Unusual Features of the SARS-CoV-2 Genome and Its Probable Synthetic Route - jkhdigital
https://zenodo.org/record/4028830#.X2AUhGhKhaS
======
jkhdigital
(I put this comment on all duplicates of this post)

I posted what appears to be the top comment on the previous submission of a
similar paper describing the probable laboratory origins of SARS-CoV-2
([https://news.ycombinator.com/item?id=23875758](https://news.ycombinator.com/item?id=23875758)),
so I'll try and do another quick summary here. (Caveat: I have no particular
expertise in this area, I just read a lot of scientific research)

The lead author here is an immunologist who, unlike the authors of prior
papers alleging laboratory origin, is Chinese and was trained in Chinese
institutions. At the time of the outbreak Dr. Li-Meng Yan was working in a
public health lab at Hong Kong University and was asked to investigate. She
claims that she fled to the US after realizing that there was a cover-up going
on and she knew too much already.

The most striking and novel claim made here is that the bat coronavirus
RaTG13, which is a 96% genetic match to the novel coronarivus, is a total
fabrication.

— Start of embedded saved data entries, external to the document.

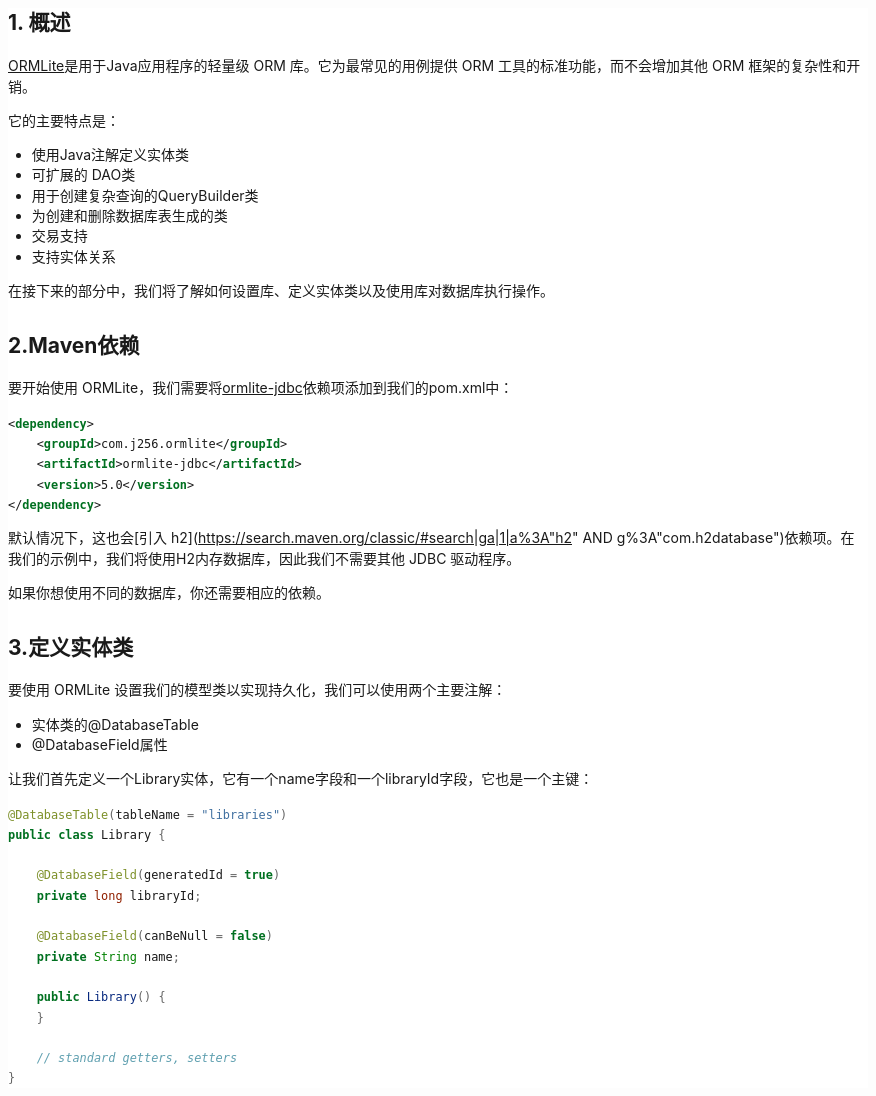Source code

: ## 1. 概述

[ORMLite](http://ormlite.com/)是用于Java应用程序的轻量级 ORM 库。它为最常见的用例提供 ORM 工具的标准功能，而不会增加其他 ORM 框架的复杂性和开销。

它的主要特点是：

-   使用Java注解定义实体类
-   可扩展的 DAO类
-   用于创建复杂查询的QueryBuilder类
-   为创建和删除数据库表生成的类
-   交易支持
-   支持实体关系

在接下来的部分中，我们将了解如何设置库、定义实体类以及使用库对数据库执行操作。

## 2.Maven依赖

要开始使用 ORMLite，我们需要将[ormlite-jdbc](https://search.maven.org/classic/#search|ga|1|a%3A"ormlite-jdbc")依赖项添加到我们的pom.xml中：

```xml
<dependency>
    <groupId>com.j256.ormlite</groupId>
    <artifactId>ormlite-jdbc</artifactId>
    <version>5.0</version>
</dependency>
```

默认情况下，这也会[引入 h2](https://search.maven.org/classic/#search|ga|1|a%3A"h2" AND g%3A"com.h2database")依赖项。在我们的示例中，我们将使用H2内存数据库，因此我们不需要其他 JDBC 驱动程序。

如果你想使用不同的数据库，你还需要相应的依赖。

## 3.定义实体类

要使用 ORMLite 设置我们的模型类以实现持久化，我们可以使用两个主要注解：

-   实体类的@DatabaseTable
-   @DatabaseField属性

让我们首先定义一个Library实体，它有一个name字段和一个libraryId字段，它也是一个主键：

```java
@DatabaseTable(tableName = "libraries")
public class Library {	
 
    @DatabaseField(generatedId = true)
    private long libraryId;

    @DatabaseField(canBeNull = false)
    private String name;

    public Library() {
    }
    
    // standard getters, setters
}
```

This argument is based upon a few key observations:

1\. RaTG13 was supposedly discovered in 2013 but not publicly reported until
after the outbreak already started, in a paper (published by researchers
closely affiliated with the WIV) that claimed it as evidence SARS-CoV-2 likely
originated from bats.

2\. A number of independent preprint papers raise significant concerns about
the veracity of RaTG13, and one published paper indicates that the RaTG13
spike protein is actually ineffective at binding to ACE2 receptors in
horseshoe bats (the supposed reservoir).

3\. After excluding RaTG13, the next closest relatives are two bat
coronaviruses (ZC45/ZXC21) that were discovered and characterized by Chinese
military research labs. A Chinese lab published research near the start of the
outbreak which identified these viruses as the closest relatives, and that
same lab was apparently closed for "rectification" shortly thereafter.

The paper goes on under the assumption that ZC45 or ZXC21 was the backbone for
engineering the SARS-CoV-2 virus, noting how the particular characteristics of
the genomic match (100% E protein, 94% Orf8 protein) align with what one would
expect after the gain-of-function modifications that produced the unusual RBM
and furin cleavage site which were also identified in the Sørensen paper. This
paper goes into much more detail on those two points, and provides
counterfactuals to describe how unlikely these observations would be in a
naturally-evolved virus.

In the second half of the paper the authors describe in detail how a lab with
sufficient technical acumen could engineer a virus like SARS-CoV-2 through a
sequence of well-defined steps, with references to published research
demonstrating these capabilities. Then they postulate the exact components
involved in engineering the actual SARS-CoV-2, along with a projected timeline
of six months for the whole process.